**Data in this exercise:**
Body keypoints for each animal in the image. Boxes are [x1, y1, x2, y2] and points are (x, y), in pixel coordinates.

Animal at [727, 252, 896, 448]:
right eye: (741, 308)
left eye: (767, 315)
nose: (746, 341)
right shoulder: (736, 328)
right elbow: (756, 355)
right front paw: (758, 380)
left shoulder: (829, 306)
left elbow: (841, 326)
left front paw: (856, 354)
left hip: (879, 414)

**Action item:**
Copy down the material above exactly as it is.

**Response box:**
Body keypoints for each animal in the image. Boxes are [x1, y1, x2, y2] and points are (x, y), in pixel coordinates.

Animal at [727, 252, 896, 448]:
right eye: (741, 308)
left eye: (767, 315)
nose: (746, 341)
right shoulder: (736, 328)
right elbow: (756, 355)
right front paw: (758, 380)
left shoulder: (829, 306)
left elbow: (841, 326)
left front paw: (856, 354)
left hip: (879, 414)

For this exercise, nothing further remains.